Invasive hemodynamic monitoring is an important component in the effective management of critically ill patients, especially those in shock states. This type of surveillance is accomplished through the use of pulmonary artery catheters, central venous catheter, and arterial pulse wave analysis and is used to assess the performance of the cardiovascular system, including perfusion pressure and oxygen delivery, and to determine correct therapeutic intervention to optimize end-organ oxygen delivery while monitoring responses to therapeutic interventions to guide continued management. Invasive hemodynamic monitoring may be particularly useful in shock states, right ventricular infarction, ruptured ventricular septum, mitral regurgitation, low cardiac output syndrome, cardiac tamponade, and pulmonary embolism (Laher et al, 2017). Invasive hemodynamic monitoring is indicated in acute and complex conditions including in the concomitant use of an LVAD or ECMO. It is not indicated in for stable heart failure patients and for those with chronic conditions for which the response to medical therapy has been appropriate. It may be used in the perioperative setting in those that are high risk for complications to attenuate respiratory and hemodynamic deterioration, especially during anesthetic induction (Hernandez-Monfort et al, 2022).
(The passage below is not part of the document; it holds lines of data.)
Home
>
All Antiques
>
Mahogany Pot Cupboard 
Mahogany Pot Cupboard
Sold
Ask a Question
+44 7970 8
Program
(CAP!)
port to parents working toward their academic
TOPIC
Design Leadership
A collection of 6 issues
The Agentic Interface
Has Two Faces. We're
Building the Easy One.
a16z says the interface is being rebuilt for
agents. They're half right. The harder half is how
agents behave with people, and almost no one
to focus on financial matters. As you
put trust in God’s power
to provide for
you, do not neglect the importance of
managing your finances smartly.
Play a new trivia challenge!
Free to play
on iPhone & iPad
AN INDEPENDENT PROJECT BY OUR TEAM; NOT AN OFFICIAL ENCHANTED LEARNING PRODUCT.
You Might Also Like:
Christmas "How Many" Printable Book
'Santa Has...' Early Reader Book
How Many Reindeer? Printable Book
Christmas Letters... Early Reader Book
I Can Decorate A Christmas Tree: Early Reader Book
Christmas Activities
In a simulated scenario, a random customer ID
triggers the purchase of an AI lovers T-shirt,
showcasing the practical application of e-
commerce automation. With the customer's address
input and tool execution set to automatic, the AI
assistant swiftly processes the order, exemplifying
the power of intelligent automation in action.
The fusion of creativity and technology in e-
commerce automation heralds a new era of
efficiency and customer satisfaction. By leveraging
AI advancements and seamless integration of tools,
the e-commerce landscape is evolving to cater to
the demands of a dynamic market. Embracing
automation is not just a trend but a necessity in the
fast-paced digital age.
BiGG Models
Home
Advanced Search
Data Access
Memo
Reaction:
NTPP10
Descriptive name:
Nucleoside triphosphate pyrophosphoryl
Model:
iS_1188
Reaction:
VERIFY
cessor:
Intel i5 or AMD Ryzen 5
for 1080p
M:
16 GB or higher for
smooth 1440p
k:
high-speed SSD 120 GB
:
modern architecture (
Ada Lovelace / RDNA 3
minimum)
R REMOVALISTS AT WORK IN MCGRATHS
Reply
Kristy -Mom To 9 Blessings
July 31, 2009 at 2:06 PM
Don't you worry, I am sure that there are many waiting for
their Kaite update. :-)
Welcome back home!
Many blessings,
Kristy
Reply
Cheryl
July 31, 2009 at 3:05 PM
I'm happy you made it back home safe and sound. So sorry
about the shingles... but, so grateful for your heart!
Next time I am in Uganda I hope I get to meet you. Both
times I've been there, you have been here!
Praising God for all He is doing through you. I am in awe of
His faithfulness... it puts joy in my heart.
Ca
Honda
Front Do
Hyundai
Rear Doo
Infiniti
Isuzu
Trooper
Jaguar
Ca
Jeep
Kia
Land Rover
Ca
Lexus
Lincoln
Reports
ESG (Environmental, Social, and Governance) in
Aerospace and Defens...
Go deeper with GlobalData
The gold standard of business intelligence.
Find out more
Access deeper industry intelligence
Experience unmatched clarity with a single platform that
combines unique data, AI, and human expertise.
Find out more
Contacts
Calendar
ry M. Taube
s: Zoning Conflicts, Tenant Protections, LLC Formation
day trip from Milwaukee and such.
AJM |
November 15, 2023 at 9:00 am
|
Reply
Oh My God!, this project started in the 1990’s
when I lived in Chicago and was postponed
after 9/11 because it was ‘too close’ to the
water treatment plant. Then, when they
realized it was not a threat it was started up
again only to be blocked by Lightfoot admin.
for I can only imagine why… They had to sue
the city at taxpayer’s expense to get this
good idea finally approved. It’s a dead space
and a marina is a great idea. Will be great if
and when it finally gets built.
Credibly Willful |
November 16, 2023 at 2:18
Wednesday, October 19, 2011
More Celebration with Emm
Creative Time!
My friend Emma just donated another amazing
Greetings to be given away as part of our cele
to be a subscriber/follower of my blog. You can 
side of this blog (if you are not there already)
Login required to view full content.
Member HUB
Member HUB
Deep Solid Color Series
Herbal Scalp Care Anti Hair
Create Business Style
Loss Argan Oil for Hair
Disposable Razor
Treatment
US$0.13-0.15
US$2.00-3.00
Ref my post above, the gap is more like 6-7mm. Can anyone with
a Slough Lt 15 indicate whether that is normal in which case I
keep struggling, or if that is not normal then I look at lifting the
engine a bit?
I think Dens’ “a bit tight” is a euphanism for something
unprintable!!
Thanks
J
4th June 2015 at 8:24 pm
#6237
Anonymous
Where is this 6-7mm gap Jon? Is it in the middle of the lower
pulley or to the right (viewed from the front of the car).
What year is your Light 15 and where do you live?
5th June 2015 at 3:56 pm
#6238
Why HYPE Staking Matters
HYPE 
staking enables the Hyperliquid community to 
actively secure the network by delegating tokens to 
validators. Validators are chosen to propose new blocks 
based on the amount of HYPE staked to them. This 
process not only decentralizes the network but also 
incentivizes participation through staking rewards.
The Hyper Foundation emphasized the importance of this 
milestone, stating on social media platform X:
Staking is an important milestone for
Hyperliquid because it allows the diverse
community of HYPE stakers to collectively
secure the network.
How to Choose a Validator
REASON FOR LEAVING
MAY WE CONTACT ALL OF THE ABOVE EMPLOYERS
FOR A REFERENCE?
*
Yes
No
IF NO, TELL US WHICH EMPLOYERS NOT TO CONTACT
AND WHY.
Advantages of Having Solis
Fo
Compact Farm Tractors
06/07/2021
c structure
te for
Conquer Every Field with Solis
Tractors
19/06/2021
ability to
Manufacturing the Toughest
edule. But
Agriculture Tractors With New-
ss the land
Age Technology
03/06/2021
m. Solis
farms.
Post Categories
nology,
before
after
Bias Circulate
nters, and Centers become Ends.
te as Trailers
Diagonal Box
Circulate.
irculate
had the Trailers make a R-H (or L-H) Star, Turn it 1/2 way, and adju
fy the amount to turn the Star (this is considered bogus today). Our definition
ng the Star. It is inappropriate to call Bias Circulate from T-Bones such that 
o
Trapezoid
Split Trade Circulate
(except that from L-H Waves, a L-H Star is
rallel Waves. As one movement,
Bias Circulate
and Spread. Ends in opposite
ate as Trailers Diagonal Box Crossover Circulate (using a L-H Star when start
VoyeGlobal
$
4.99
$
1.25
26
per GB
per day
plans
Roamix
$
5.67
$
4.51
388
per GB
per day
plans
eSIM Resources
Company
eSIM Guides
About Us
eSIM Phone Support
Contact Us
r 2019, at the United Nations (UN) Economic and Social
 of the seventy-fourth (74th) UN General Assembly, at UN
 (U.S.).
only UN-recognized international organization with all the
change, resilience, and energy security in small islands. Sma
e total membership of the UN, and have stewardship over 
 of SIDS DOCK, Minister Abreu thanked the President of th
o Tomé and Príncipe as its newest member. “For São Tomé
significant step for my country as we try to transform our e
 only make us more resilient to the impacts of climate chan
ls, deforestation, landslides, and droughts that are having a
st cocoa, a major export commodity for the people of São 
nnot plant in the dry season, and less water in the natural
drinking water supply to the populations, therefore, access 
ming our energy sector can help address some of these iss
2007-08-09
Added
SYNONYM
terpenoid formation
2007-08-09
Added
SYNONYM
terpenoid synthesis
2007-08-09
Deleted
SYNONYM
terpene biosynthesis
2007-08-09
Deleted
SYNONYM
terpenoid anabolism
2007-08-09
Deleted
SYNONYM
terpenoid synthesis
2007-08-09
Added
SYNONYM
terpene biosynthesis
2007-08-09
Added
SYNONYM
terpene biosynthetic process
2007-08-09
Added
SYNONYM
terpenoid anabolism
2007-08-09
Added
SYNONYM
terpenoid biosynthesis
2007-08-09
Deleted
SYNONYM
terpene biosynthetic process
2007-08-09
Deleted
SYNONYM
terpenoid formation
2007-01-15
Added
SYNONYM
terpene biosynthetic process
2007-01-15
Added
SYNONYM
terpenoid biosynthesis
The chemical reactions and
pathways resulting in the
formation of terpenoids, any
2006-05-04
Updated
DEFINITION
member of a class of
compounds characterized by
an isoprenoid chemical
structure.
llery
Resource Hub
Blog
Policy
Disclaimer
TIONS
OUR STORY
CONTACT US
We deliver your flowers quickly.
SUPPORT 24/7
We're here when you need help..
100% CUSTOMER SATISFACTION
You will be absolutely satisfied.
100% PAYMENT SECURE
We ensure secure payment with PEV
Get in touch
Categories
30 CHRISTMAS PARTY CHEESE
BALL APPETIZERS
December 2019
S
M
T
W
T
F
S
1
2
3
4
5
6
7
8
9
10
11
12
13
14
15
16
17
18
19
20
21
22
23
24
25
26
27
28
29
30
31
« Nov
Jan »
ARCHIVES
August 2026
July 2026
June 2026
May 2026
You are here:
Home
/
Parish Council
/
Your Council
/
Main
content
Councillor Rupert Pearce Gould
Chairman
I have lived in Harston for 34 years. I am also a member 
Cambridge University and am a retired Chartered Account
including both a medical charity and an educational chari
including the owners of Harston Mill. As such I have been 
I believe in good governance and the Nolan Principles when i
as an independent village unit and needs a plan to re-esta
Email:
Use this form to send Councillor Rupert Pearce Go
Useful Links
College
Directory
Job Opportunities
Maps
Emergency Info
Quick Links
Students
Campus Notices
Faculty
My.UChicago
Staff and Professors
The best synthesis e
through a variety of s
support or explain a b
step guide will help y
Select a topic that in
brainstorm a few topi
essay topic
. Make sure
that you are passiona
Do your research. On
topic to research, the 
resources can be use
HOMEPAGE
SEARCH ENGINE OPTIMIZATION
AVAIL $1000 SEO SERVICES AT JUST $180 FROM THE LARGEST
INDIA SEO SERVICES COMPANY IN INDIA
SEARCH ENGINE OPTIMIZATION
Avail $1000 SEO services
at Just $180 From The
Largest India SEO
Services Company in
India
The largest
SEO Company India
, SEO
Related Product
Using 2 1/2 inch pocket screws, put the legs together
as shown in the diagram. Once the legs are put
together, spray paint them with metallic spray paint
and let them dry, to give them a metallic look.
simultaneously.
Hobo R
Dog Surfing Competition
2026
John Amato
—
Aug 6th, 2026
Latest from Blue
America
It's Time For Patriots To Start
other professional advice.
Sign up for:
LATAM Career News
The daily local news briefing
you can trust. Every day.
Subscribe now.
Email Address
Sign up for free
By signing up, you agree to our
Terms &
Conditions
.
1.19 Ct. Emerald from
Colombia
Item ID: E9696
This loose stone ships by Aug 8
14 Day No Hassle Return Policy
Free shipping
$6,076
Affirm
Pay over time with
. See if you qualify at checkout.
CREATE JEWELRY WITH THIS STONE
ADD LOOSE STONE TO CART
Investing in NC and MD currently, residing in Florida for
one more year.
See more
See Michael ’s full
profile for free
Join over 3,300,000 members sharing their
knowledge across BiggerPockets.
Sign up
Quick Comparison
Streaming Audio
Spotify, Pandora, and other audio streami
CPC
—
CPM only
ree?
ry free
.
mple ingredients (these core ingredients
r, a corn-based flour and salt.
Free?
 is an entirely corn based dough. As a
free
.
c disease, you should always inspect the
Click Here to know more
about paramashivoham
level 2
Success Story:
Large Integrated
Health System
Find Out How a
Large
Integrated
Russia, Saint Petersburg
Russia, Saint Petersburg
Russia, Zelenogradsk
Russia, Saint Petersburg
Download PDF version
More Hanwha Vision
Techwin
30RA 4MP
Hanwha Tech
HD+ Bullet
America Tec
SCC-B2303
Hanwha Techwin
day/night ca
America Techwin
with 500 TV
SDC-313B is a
Cardiogenic shock is a low cardiac output state that is most commonly caused by an AMI with resultant left ventricular dysfunction. This type of shock is associated with acutely deteriorating hemodynamic status and end-organ hypoperfusion, requiring vasopressors, inotropes, and mechanical ventilatory support, which often necessitates the use of invasive hemodynamic monitoring. Classically, cardiogenic shock is characterized by ineffective stroke volume, low cardiac output, low cardiac index, elevated systemic vascular resistance, and high PCWP. Treatment may be specific to underlying etiology and per cardiology. Low cardiac output conditions, including cardiogenic shock, require management to achieve a balance between tissue oxygen delivery and demand. This is achieved through pharmacologic augmentation with inotropes including epinephrine, dopamine and dobutamine. Additionally, the use of systemic vasodilators including nitroprusside is associated with a 17% increased in cardiac index. Vasopressin and norepinephrine may be used for blood pressure support despite the resultant increase in SVR to maintain adequate perfusion to vital organs (van Diepen et al, 2017). Invasive positive pressure ventilation via mechanical ventilation causes left ventricular wall pressure to remain constant, generating a flow gradient between the thorax and peripheral organs, creating an intra-aortic balloon like effect, lowering SVR and left ventricular afterload and improving cardiac output. The additional of a pulmonary artery catheter may guide pharmacological interventions by indirectly measuring SVR, PVR, cardiac index, and oxygen deliver concentration and more, (Alvair et al, 2018). Risk factors associated with the use of invasive hemodynamic monitoring include increased risk for vascular injury, bleeding, thrombosis, and distal limb ischemia. Risk factors associated with the cardiogenic shock patient include cardiopulmonary arrest, arrythmias, acute kidney injury, multisystem organ failure, thrombosis, stroke, and death (Hernandez-Montfort et al, 2022).
The cardiac index is an assessment of cardiac output and based on the amount of blood ejected from the LV ventricle in one minute relative to body surface area and ranges from 2.5-4L/min/m2. Differential diagnoses associated with cardiac index alterations include AMI, cardiogenic shock, SVT, heart failure, valvular disease, and septic shock (Fleitman et al 2021).